Goal 1: Please reproduce word for word everything in the Form 8-K excerpt below from "Emerging growth company ☒" down to "the Exchange Act.".

--- Selected text ---

Emerging growth company ☒
If an emerging growth company, indicate by
check mark if the registrant has elected not to use the extended transition period for complying with any new or revised financial accounting
standards provided pursuant to Section 13(a) of the Exchange Act.
Item 1.01 Entry into a Material Definitive Agreement
The information set forth in Item 3.03 of this
Current Report on Form 8-K related to the amendment of the Trust Agreement (as defined below) is incorporated herein by reference.
Item 3.03 Material Modification to Rights of Security Holders.
The information set forth in Item 8.01 of this
Current Report on Form 8-K is incorporated herein by reference.

---

Goal 2: Rewrite the records below as a numbered list, covering only everything from the start of the records down to the line containing "Time shown: 12 h 01 min", both ends included. Leave out blank lines.

--- Data to use ---

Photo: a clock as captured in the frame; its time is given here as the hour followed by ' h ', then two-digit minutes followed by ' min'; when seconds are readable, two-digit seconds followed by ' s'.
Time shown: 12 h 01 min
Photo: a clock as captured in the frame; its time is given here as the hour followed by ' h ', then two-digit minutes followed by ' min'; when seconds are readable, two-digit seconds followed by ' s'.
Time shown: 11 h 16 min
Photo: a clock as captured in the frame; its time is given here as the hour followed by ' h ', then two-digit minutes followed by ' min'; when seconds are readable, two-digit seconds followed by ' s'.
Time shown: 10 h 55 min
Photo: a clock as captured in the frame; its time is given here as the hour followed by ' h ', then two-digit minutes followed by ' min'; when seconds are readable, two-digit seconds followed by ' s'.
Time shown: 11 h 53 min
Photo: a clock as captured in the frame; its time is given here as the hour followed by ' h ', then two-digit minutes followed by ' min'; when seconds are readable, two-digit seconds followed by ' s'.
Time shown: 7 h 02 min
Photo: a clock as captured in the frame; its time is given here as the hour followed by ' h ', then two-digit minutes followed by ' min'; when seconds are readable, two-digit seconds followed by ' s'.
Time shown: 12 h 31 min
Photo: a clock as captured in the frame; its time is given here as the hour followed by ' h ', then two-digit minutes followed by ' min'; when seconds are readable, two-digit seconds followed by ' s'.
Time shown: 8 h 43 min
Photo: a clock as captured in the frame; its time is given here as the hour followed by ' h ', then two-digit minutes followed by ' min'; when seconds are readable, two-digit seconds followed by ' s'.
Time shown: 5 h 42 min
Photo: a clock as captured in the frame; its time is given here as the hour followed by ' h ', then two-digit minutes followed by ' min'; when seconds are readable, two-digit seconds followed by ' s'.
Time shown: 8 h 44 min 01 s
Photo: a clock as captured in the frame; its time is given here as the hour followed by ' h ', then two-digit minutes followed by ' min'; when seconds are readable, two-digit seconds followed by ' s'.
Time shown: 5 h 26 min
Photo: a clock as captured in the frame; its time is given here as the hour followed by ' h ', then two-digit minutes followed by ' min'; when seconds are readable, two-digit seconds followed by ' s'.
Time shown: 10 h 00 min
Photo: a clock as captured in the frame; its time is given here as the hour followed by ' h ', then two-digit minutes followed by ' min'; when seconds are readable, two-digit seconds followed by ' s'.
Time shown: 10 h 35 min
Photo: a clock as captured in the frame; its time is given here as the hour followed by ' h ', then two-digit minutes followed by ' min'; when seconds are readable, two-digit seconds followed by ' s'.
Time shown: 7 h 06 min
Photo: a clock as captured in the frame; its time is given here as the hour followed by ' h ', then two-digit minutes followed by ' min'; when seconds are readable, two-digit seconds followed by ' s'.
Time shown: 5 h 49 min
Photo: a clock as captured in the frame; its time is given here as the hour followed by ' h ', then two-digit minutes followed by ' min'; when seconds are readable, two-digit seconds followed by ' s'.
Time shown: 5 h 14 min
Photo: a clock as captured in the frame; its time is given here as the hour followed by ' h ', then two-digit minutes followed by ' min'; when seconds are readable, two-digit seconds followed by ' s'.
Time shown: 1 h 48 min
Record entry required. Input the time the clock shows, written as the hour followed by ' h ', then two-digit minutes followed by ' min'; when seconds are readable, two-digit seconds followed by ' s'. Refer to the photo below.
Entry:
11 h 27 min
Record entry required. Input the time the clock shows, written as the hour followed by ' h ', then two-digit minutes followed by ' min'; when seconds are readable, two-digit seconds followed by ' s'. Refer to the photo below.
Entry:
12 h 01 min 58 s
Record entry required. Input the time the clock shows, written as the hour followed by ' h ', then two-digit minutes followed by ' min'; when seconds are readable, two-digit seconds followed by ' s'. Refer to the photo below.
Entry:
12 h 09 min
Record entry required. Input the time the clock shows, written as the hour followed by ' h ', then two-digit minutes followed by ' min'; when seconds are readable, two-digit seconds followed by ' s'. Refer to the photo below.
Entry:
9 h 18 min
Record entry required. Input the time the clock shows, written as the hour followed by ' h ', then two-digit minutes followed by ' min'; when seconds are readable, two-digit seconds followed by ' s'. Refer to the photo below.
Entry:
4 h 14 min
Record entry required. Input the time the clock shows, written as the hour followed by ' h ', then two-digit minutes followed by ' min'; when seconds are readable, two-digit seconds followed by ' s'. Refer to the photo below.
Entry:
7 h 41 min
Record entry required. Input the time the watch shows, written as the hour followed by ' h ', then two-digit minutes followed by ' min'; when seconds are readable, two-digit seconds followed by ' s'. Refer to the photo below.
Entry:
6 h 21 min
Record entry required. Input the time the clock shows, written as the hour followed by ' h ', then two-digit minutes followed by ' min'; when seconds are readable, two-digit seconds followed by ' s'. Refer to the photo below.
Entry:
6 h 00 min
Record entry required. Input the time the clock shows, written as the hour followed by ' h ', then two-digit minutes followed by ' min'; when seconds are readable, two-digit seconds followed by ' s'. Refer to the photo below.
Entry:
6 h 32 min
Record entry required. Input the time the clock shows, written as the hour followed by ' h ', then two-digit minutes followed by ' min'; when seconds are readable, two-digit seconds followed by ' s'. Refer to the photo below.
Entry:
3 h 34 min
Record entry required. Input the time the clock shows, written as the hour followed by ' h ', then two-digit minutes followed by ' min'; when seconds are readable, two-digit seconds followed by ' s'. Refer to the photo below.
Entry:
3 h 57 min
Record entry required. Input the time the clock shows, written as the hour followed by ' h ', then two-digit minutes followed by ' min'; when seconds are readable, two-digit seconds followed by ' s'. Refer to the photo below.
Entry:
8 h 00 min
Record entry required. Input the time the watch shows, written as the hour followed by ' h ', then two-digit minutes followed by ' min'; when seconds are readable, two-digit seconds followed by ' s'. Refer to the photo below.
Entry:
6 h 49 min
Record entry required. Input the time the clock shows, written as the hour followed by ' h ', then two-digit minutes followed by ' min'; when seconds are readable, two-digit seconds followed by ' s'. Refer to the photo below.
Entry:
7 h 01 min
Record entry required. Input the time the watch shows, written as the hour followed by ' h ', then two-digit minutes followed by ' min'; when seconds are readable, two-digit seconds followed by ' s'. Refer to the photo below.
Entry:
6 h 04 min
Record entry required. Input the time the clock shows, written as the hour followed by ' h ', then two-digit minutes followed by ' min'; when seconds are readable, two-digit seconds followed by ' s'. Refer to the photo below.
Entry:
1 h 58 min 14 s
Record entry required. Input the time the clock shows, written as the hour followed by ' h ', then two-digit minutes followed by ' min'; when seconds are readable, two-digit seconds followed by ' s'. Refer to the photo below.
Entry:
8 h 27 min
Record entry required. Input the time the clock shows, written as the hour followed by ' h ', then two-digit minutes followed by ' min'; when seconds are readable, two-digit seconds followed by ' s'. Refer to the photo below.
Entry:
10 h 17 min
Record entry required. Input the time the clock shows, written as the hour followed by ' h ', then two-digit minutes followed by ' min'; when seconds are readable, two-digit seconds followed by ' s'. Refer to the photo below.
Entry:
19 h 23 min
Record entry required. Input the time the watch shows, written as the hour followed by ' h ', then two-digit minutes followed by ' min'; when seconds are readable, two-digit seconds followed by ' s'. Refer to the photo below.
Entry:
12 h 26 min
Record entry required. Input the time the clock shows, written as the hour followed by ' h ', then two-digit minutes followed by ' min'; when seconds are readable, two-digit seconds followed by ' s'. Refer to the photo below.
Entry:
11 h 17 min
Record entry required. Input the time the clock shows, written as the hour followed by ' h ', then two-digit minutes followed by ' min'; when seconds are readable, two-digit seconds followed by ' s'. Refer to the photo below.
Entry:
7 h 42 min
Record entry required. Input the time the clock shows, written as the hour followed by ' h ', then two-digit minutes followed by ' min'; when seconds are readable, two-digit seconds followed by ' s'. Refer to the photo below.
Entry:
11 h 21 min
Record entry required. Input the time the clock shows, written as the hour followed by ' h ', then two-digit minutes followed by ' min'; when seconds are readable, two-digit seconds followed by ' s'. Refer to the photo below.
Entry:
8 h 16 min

---

Full solution 1:
Emerging growth company ☒
If an emerging growth company, indicate by
check mark if the registrant has elected not to use the extended transition period for complying with any new or revised financial accounting
standards provided pursuant to Section 13(a) of the Exchange Act.

Full solution 2:
1. Photo: a clock as captured in the frame; its time is given here as the hour followed by ' h ', then two-digit minutes followed by ' min'; when seconds are readable, two-digit seconds followed by ' s'.
2. Time shown: 12 h 01 min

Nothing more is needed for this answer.